**STORED DATA**
::::

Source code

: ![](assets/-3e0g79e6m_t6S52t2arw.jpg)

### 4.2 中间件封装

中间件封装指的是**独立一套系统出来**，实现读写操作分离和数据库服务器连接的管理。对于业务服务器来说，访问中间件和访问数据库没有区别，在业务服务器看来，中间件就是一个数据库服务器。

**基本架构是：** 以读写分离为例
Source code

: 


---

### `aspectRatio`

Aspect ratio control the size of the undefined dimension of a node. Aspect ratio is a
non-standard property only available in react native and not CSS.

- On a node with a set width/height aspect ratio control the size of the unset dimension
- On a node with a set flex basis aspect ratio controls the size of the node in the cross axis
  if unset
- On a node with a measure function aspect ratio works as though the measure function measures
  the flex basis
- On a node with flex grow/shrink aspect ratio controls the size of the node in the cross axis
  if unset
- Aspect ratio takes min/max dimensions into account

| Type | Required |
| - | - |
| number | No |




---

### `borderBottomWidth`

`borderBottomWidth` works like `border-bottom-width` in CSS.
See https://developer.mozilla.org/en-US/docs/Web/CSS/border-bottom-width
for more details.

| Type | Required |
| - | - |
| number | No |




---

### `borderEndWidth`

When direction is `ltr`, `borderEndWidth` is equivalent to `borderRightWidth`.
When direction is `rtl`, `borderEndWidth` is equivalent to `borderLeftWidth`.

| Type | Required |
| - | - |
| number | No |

::::

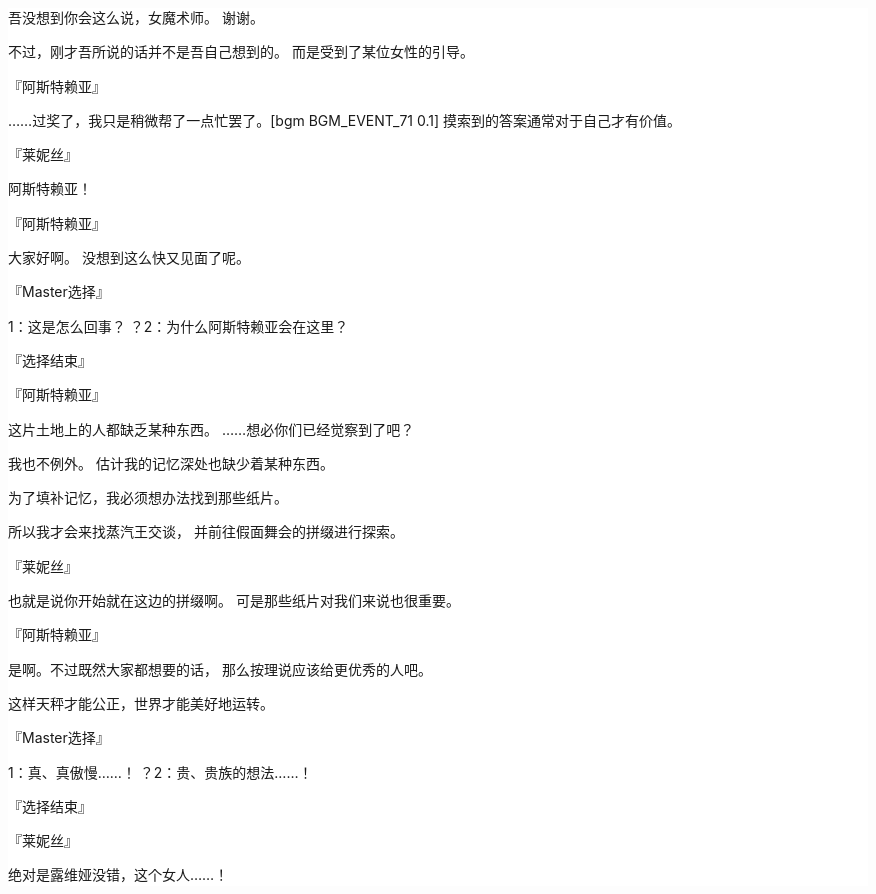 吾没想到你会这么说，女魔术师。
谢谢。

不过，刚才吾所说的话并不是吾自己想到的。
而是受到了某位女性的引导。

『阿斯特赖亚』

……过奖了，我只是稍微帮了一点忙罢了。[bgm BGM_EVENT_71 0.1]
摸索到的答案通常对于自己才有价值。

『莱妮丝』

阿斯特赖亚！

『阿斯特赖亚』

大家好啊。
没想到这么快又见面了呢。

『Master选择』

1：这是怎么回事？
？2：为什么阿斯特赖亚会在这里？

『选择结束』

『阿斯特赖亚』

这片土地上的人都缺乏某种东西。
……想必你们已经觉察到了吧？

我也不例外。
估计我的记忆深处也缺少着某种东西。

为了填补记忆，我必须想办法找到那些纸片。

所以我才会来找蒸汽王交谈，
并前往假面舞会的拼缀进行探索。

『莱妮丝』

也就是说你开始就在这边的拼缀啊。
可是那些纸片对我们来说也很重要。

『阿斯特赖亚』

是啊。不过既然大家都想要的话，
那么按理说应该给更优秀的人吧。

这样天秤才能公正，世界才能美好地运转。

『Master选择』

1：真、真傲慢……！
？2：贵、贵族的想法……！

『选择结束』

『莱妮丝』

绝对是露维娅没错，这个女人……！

::::

**TASK BRIEF**
Above are some records; copy exactly the lines from the one with "这样天秤才能公正，世界才能美好地运转。" through the one with "绝对是露维娅没错，这个女人……！", both included, and no others.

**EXERCISE RESPONSE**
这样天秤才能公正，世界才能美好地运转。

『Master选择』

1：真、真傲慢……！
？2：贵、贵族的想法……！

『选择结束』

『莱妮丝』

绝对是露维娅没错，这个女人……！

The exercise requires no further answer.